* [THE TASK] Copy the line with "Identify the document" and all lines following it through the last line of the entries, exactly as written.

* [Structured page parsing data]
---*---
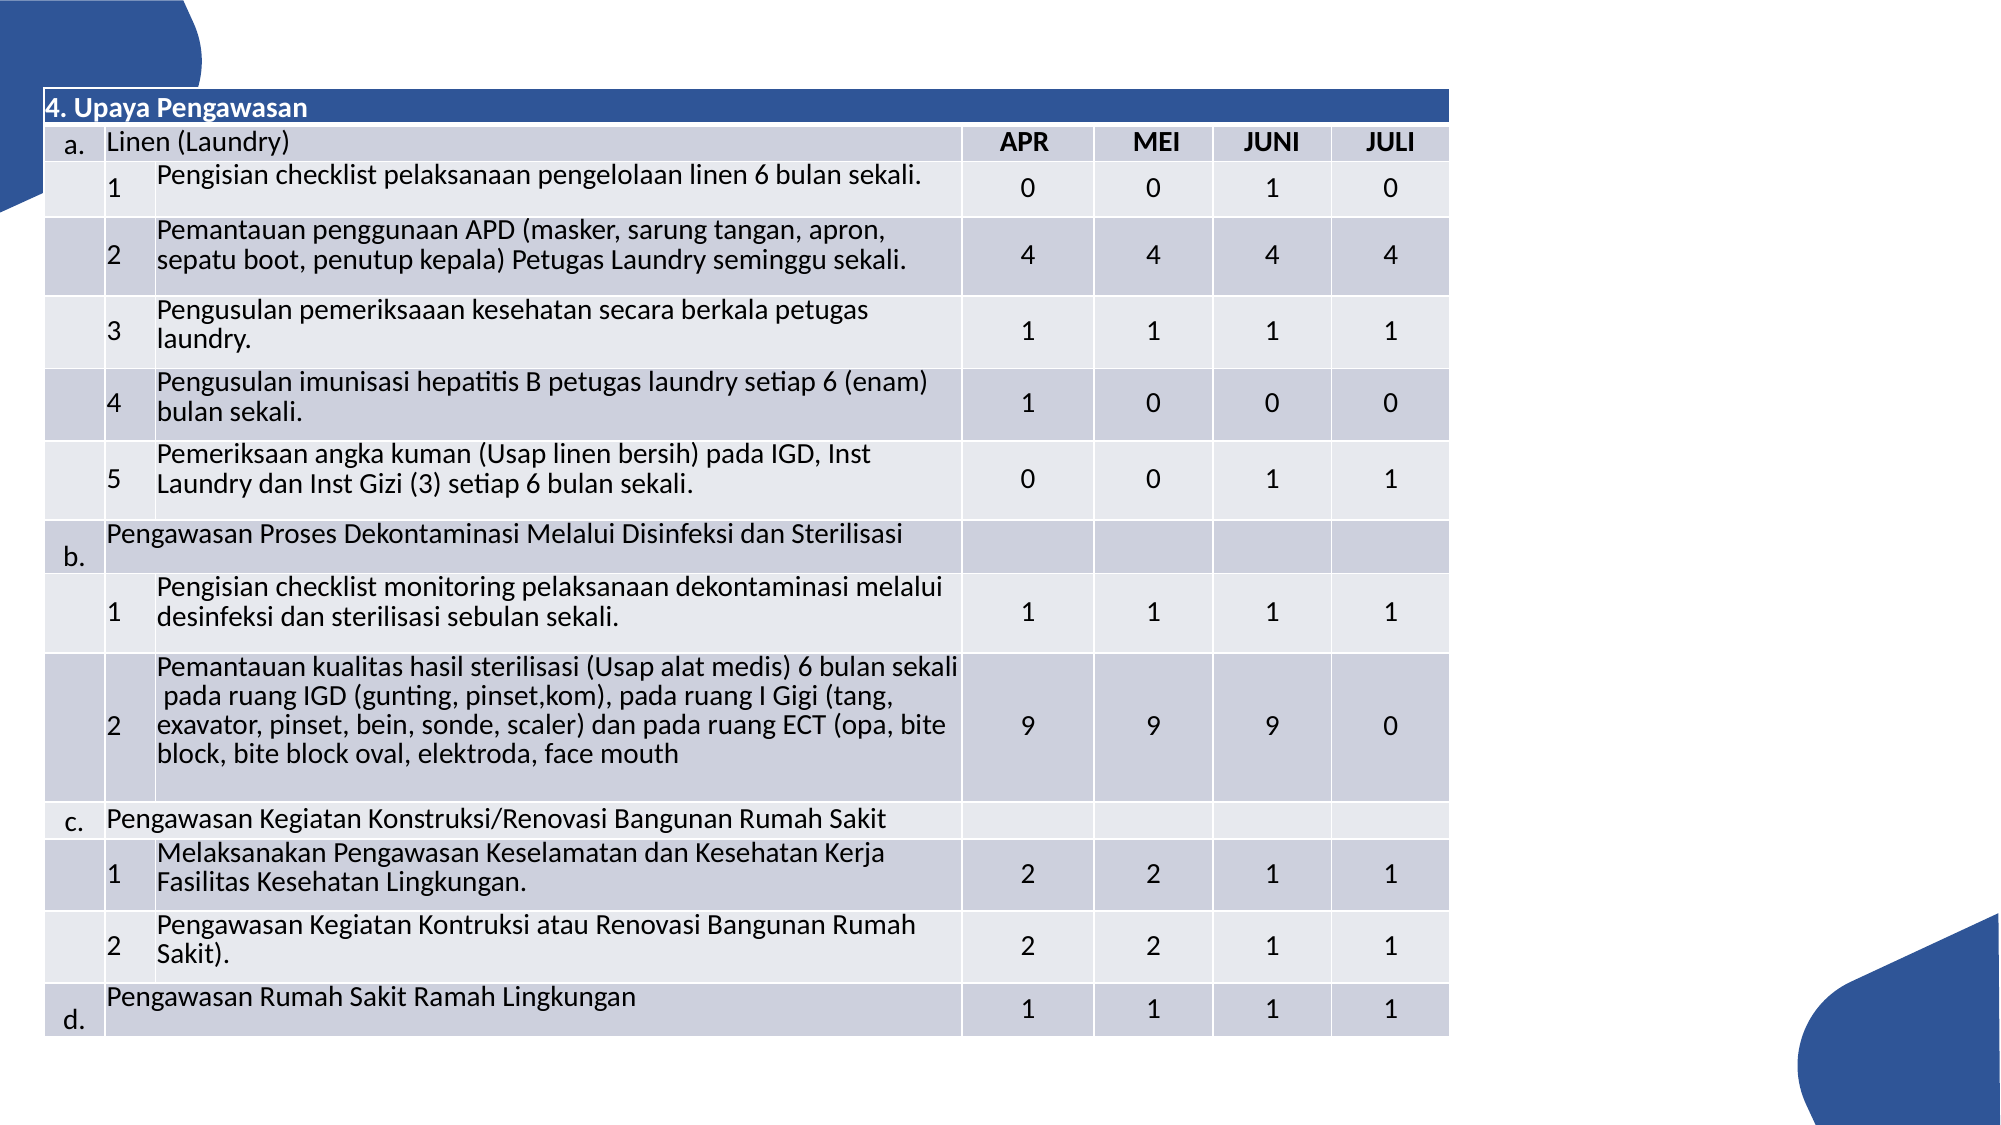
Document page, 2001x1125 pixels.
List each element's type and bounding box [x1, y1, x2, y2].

table_cell [1214, 984, 1331, 1036]
table_cell [1332, 654, 1449, 801]
table_cell [1095, 369, 1212, 440]
table_cell [45, 297, 104, 368]
slide_number [1412, 1042, 1863, 1103]
table_cell [963, 442, 1093, 519]
table_cell [963, 127, 1093, 161]
table_cell [1332, 840, 1449, 910]
table_cell [1095, 521, 1212, 573]
table_cell [1214, 521, 1331, 573]
table_cell [45, 984, 104, 1036]
table_cell [106, 127, 961, 161]
table_cell [1095, 218, 1212, 295]
table_cell [106, 574, 155, 652]
table_cell [106, 369, 155, 440]
table_cell [1214, 803, 1331, 838]
table_cell [45, 162, 104, 216]
table_cell [963, 521, 1093, 573]
table_cell [963, 654, 1093, 801]
table_cell [963, 218, 1093, 295]
table_cell [1095, 127, 1212, 161]
table_cell [1332, 984, 1449, 1036]
table_cell [963, 297, 1093, 368]
table_cell [1095, 803, 1212, 838]
table_cell [106, 654, 155, 801]
table_cell [106, 442, 155, 519]
table_cell [1214, 218, 1331, 295]
table_cell [45, 803, 104, 838]
table_cell [1214, 442, 1331, 519]
table_cell [963, 984, 1093, 1036]
table_cell [45, 654, 104, 801]
table_cell [1095, 912, 1212, 982]
table_cell [1332, 574, 1449, 652]
table_cell [106, 840, 155, 910]
table_cell [1095, 442, 1212, 519]
table_cell [963, 912, 1093, 982]
table_cell [106, 984, 961, 1036]
table_cell [45, 521, 104, 573]
table_cell [1095, 162, 1212, 216]
table_cell [963, 369, 1093, 440]
table_cell [963, 803, 1093, 838]
table_cell [1332, 521, 1449, 573]
table_cell [45, 127, 104, 161]
table_cell [106, 162, 155, 216]
table_cell [1332, 442, 1449, 519]
table_cell [1332, 369, 1449, 440]
table_cell [156, 218, 961, 295]
table_header [45, 89, 1449, 122]
table_cell [1332, 162, 1449, 216]
table_cell [156, 574, 961, 652]
table_cell [1332, 912, 1449, 982]
table_cell [106, 912, 155, 982]
table_cell [1214, 840, 1331, 910]
table_cell [1332, 297, 1449, 368]
table_cell [45, 218, 104, 295]
table_cell [156, 654, 961, 801]
table_cell [45, 912, 104, 982]
table_cell [1214, 369, 1331, 440]
table_cell [156, 840, 961, 910]
table_cell [1214, 912, 1331, 982]
table_cell [1095, 654, 1212, 801]
table_cell [45, 840, 104, 910]
table_cell [963, 162, 1093, 216]
table_cell [45, 442, 104, 519]
table_cell [1214, 162, 1331, 216]
table_cell [106, 521, 961, 573]
table_cell [1332, 127, 1449, 161]
table_cell [1095, 984, 1212, 1036]
table_cell [156, 442, 961, 519]
table_cell [963, 574, 1093, 652]
table_cell [1095, 297, 1212, 368]
table_cell [1214, 297, 1331, 368]
table_cell [1214, 127, 1331, 161]
table_cell [156, 912, 961, 982]
table_cell [106, 803, 961, 838]
table_cell [1332, 803, 1449, 838]
table_cell [106, 218, 155, 295]
table_cell [156, 369, 961, 440]
table_cell [45, 369, 104, 440]
table_cell [156, 297, 961, 368]
table_cell [1214, 654, 1331, 801]
table_cell [963, 840, 1093, 910]
table_cell [106, 297, 155, 368]
table_cell [1095, 840, 1212, 910]
table_cell [1332, 218, 1449, 295]
table_cell [45, 574, 104, 652]
table_cell [1095, 574, 1212, 652]
table_cell [156, 162, 961, 216]
table_cell [1214, 574, 1331, 652]
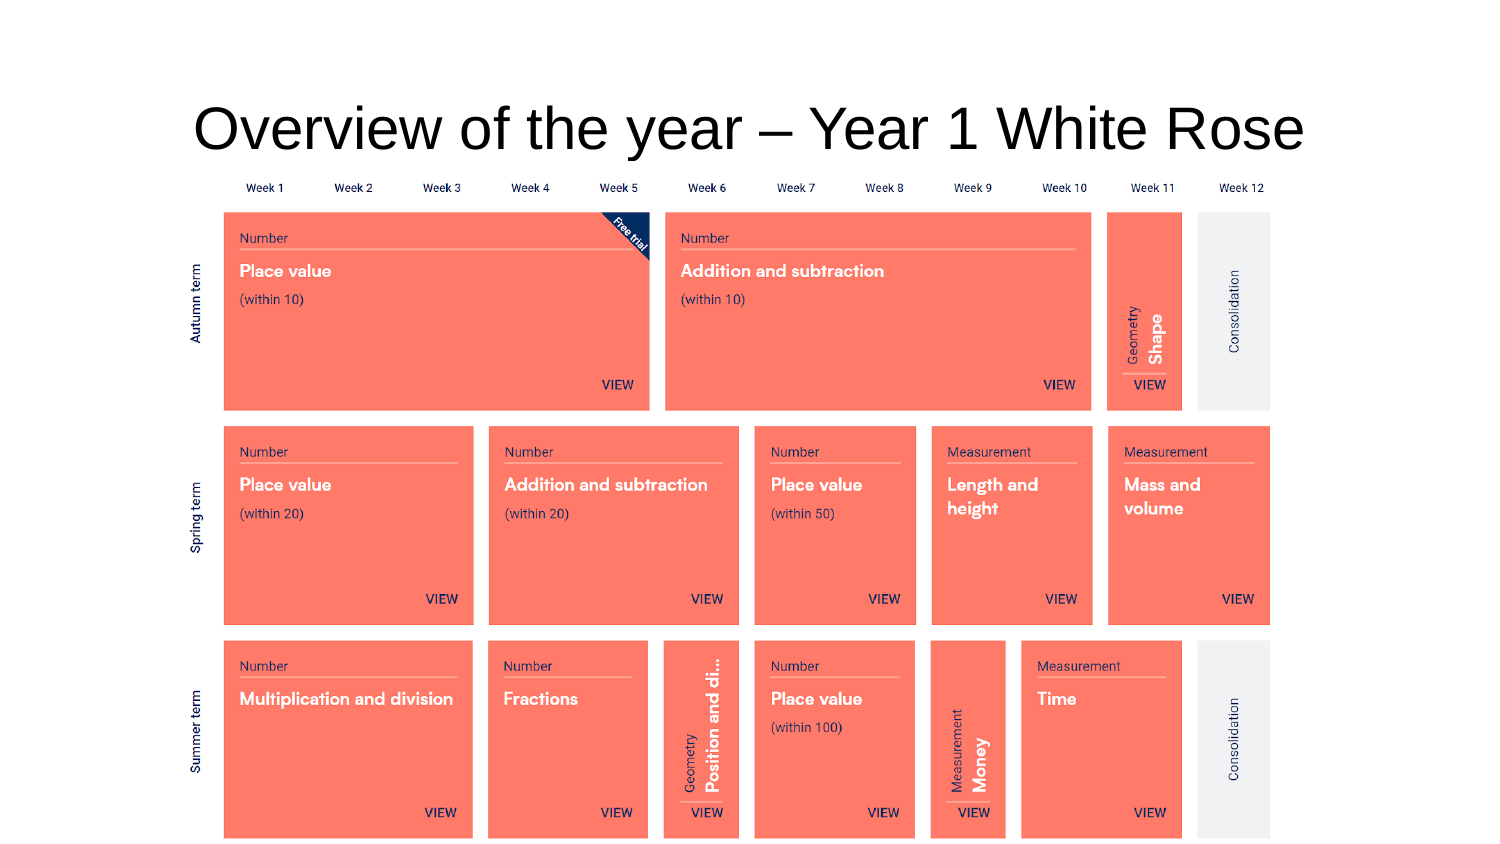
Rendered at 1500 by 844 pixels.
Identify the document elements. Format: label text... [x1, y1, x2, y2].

title Overview of the year – Year 1 White Rose [51, 59, 1449, 198]
picture [174, 160, 1284, 844]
---*---
* [COMPLETED TASK]
Identify the document elements. Format: label text... [x1, y1, x2, y2].

title Overview of the year – Year 1 White Rose [51, 59, 1449, 198]
picture [174, 160, 1284, 844]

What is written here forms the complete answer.